Class discussions focused on ethics in research and medical practice, case studies related to ethics, water quality, and cancer on the continent.  Additionally, students and faculty discussed focused structural violence, zoonotic infections, medical pluralism, and social determinations of health.

One of the highlights for the students during the stay in HaMakuya was the homestay.  Over three days, students immersed themselves in a rural Venda homestead experiencing the daily life with a Venda family by cooking, eating, and sleeping in rondavels, helping with household chores such as fetching water and carrying wood (on their heads).  These days were a unique opportunity to get in touch with the host family, exchange ideas and learn about other cultures.

Students gained exceptional first-hand insight into the processes of the communities – learning through experience.  In groups of four, they planned and designed health-related research proposals on various topics including: access to water, medical pluralism, access to health care, and health-seeking behavior among others.  
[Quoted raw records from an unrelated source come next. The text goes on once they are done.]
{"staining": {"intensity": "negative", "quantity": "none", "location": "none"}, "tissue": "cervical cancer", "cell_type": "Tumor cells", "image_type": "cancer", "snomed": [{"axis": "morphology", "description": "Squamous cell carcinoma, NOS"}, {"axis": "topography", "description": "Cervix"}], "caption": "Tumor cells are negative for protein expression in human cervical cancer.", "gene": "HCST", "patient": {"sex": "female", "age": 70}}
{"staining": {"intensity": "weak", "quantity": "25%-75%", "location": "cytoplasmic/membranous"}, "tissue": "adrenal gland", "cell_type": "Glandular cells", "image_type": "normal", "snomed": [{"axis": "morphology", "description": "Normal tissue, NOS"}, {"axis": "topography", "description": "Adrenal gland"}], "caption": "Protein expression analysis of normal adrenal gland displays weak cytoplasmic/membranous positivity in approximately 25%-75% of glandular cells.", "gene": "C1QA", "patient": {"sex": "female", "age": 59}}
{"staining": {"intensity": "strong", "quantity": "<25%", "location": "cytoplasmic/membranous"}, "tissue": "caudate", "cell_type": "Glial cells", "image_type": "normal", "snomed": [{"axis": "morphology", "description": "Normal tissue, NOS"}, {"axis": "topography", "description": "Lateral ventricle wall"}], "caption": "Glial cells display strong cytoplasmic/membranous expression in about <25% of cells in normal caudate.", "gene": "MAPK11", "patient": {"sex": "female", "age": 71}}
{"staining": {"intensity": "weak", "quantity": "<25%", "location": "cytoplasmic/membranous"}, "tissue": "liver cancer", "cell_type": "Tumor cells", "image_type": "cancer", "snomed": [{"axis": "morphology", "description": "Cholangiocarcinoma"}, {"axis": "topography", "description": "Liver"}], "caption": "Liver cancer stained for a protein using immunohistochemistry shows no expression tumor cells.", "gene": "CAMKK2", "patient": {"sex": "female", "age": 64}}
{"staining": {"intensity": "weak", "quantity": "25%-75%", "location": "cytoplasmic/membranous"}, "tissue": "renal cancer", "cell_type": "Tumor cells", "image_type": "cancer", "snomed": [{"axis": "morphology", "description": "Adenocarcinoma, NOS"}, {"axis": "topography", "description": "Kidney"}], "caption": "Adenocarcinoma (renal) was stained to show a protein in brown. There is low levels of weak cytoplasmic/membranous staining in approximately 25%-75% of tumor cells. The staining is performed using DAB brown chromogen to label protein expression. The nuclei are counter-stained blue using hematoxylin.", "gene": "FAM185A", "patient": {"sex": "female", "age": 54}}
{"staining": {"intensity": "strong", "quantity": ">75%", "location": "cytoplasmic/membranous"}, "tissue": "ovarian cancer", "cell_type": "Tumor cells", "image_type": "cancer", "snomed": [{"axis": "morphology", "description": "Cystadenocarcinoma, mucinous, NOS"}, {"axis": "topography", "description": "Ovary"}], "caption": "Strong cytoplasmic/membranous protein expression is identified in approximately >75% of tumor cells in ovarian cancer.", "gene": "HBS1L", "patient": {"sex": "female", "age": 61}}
After HaMakuya, the course traveled to Wits Rural Facility (WRF) located in Bushbuckridge.  The facility is a field research station of the University of Witwatersrand (and OTS Member Institution).  The students explored topics such as medical pluralism and the integration of traditional healers, and the knowledge into healthcare, research methods, and social determinants of health.  Topics discussed were primary health care, long-term health demographics surveys, the impact of HIV/AIDS on rural livelihoods in the area, as well as introducing the students to the multiple and varied ways in which people of the region engage with health and health care. Further, students spent a day exploring the work of community health workers.

The last site for the course was Skukuza, a small village within the Kruger National Park; which is home of OTS South Africa.  The students presented their preliminary research and debated their findings.  In between writing up their deliverables, students enjoyed game drives and walks, visited hospitals, and received lectures from various doctors and researchers. 

It is hard to believe that a whole month has gone by with all the experiences shared by the staff and students.  This journey has been filled with nothing but joy, learning about life in remote areas of South Africa and sharing many memorable moments.